# Mac qui démarre plus : Ce n'est pas la pile !



## ibanezmac (18 Mars 2005)

....alors c'est quoi ? 
A la suite d'une nuit de repos, mon PM fait ecran noir a l'allumage...
Ya le gong, mais ca fait plus rien d'autre.
Pour que ca marche je dois appuyer sur le ptit bouton a coté de la pile, pour reinitaliser la carte mère.
Quel est le probleme ?


----------



## Modern__Thing (18 Mars 2005)

probablement mal eteint ou coupe par une pane de courant si tu as du reinitialiser le PMU


----------



## ntx (18 Mars 2005)

ibanezmac a dit:
			
		

> Quel est le probleme ?


Bonjour,
si c'est un G4 Quicksilver, c'est un bug de la carte mere bien connu. Cela m'arrive regulierement dpeuis quelques temps. Il faut eviter les arrets impromptus genre panne EDF.


----------



## ibanezmac (19 Mars 2005)

Modern__Thing a dit:
			
		

> probablement mal eteint ou coupe par une pane de courant si tu as du reinitialiser le PMU



'soir !

Justement non...Quand ca a commencé a merder, c'etait sur un retour de veille profonde...KP puis impossible a redémarrer sauf en reinitalisant la CM.


----------



## ibanezmac (19 Mars 2005)

ntx a dit:
			
		

> Bonjour,
> si c'est un G4 Quicksilver, c'est un bug de la carte mere bien connu. Cela m'arrive regulierement dpeuis quelques temps. Il faut eviter les arrets impromptus genre panne EDF.



Ben non..c'est un Dual G4 DIGITAL AUDIO.
Accéléré avec une carte GIGADESIGN dual 1.333 Ghz.
C'est une panne ou un bug ?


----------



## Modern__Thing (19 Mars 2005)

ibanezmac a dit:
			
		

> 'soir !
> 
> Justement non...Quand ca a commencé a merder, c'etait sur un retour de veille profonde...KP puis impossible a redémarrer sauf en reinitalisant la CM.

__Votre consigne__. Reproduisez à l'identique, du début à la fin, le fil de discussion ci-dessus sur le Mac qui ne démarre plus. Les lignes qui viennent ensuite forment un matériau indépendant du fil de discussion.

__Données affichées__.
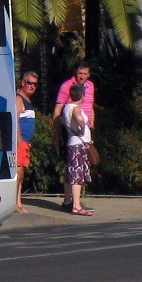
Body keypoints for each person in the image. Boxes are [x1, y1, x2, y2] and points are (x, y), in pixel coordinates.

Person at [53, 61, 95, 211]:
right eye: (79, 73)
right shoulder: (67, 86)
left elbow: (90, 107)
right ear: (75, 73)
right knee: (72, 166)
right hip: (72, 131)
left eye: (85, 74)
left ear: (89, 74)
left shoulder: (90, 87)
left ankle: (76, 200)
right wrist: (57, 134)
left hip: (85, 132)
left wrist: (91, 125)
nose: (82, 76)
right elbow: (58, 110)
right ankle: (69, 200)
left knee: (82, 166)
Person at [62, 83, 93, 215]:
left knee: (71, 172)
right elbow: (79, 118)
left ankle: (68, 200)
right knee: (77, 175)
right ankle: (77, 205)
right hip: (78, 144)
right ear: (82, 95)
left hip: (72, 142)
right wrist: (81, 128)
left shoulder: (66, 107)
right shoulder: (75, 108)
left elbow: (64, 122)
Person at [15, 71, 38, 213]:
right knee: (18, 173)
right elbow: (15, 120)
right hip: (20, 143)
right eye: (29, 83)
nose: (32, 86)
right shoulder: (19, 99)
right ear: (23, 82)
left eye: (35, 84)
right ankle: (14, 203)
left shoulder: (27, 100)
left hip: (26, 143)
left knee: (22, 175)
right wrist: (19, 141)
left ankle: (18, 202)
--
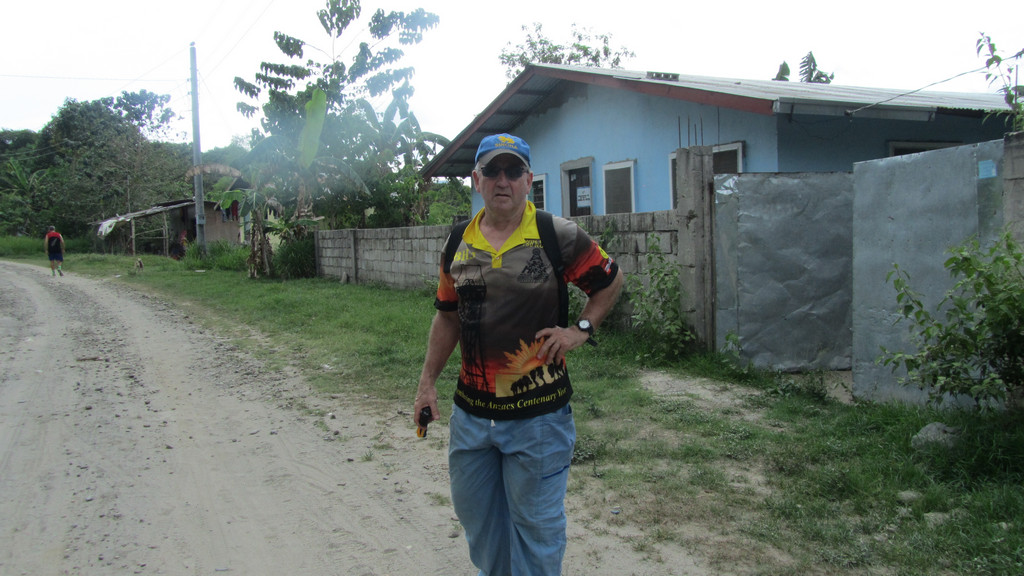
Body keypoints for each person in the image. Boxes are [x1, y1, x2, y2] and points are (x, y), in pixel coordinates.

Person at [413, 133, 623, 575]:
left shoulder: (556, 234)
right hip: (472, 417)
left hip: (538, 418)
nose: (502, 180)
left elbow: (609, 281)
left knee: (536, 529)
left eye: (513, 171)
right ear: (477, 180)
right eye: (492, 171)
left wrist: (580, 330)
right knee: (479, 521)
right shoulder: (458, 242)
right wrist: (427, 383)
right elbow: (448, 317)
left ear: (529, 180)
---
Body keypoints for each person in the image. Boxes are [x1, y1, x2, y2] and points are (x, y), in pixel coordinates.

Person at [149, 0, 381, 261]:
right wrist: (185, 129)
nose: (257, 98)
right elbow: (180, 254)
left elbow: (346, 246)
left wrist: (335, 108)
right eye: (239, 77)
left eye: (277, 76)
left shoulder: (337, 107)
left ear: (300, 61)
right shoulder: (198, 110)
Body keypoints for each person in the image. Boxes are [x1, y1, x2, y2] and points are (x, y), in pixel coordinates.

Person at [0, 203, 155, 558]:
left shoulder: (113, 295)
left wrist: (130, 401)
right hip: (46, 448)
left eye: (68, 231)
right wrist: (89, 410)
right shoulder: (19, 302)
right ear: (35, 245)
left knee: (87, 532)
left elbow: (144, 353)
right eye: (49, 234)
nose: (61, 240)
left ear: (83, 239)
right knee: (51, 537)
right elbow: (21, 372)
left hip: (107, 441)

__Réponse attendue__.
# Mac qui démarre plus : Ce n'est pas la pile !



## ibanezmac (18 Mars 2005)

....alors c'est quoi ? 
A la suite d'une nuit de repos, mon PM fait ecran noir a l'allumage...
Ya le gong, mais ca fait plus rien d'autre.
Pour que ca marche je dois appuyer sur le ptit bouton a coté de la pile, pour reinitaliser la carte mère.
Quel est le probleme ?


----------



## Modern__Thing (18 Mars 2005)

probablement mal eteint ou coupe par une pane de courant si tu as du reinitialiser le PMU


----------



## ntx (18 Mars 2005)

ibanezmac a dit:
			
		

> Quel est le probleme ?


Bonjour,
si c'est un G4 Quicksilver, c'est un bug de la carte mere bien connu. Cela m'arrive regulierement dpeuis quelques temps. Il faut eviter les arrets impromptus genre panne EDF.


----------



## ibanezmac (19 Mars 2005)

Modern__Thing a dit:
			
		

> probablement mal eteint ou coupe par une pane de courant si tu as du reinitialiser le PMU



'soir !

Justement non...Quand ca a commencé a merder, c'etait sur un retour de veille profonde...KP puis impossible a redémarrer sauf en reinitalisant la CM.


----------



## ibanezmac (19 Mars 2005)

ntx a dit:
			
		

> Bonjour,
> si c'est un G4 Quicksilver, c'est un bug de la carte mere bien connu. Cela m'arrive regulierement dpeuis quelques temps. Il faut eviter les arrets impromptus genre panne EDF.



Ben non..c'est un Dual G4 DIGITAL AUDIO.
Accéléré avec une carte GIGADESIGN dual 1.333 Ghz.
C'est une panne ou un bug ?


----------



## Modern__Thing (19 Mars 2005)

ibanezmac a dit:
			
		

> 'soir !
> 
> Justement non...Quand ca a commencé a merder, c'etait sur un retour de veille profonde...KP puis impossible a redémarrer sauf en reinitalisant la CM.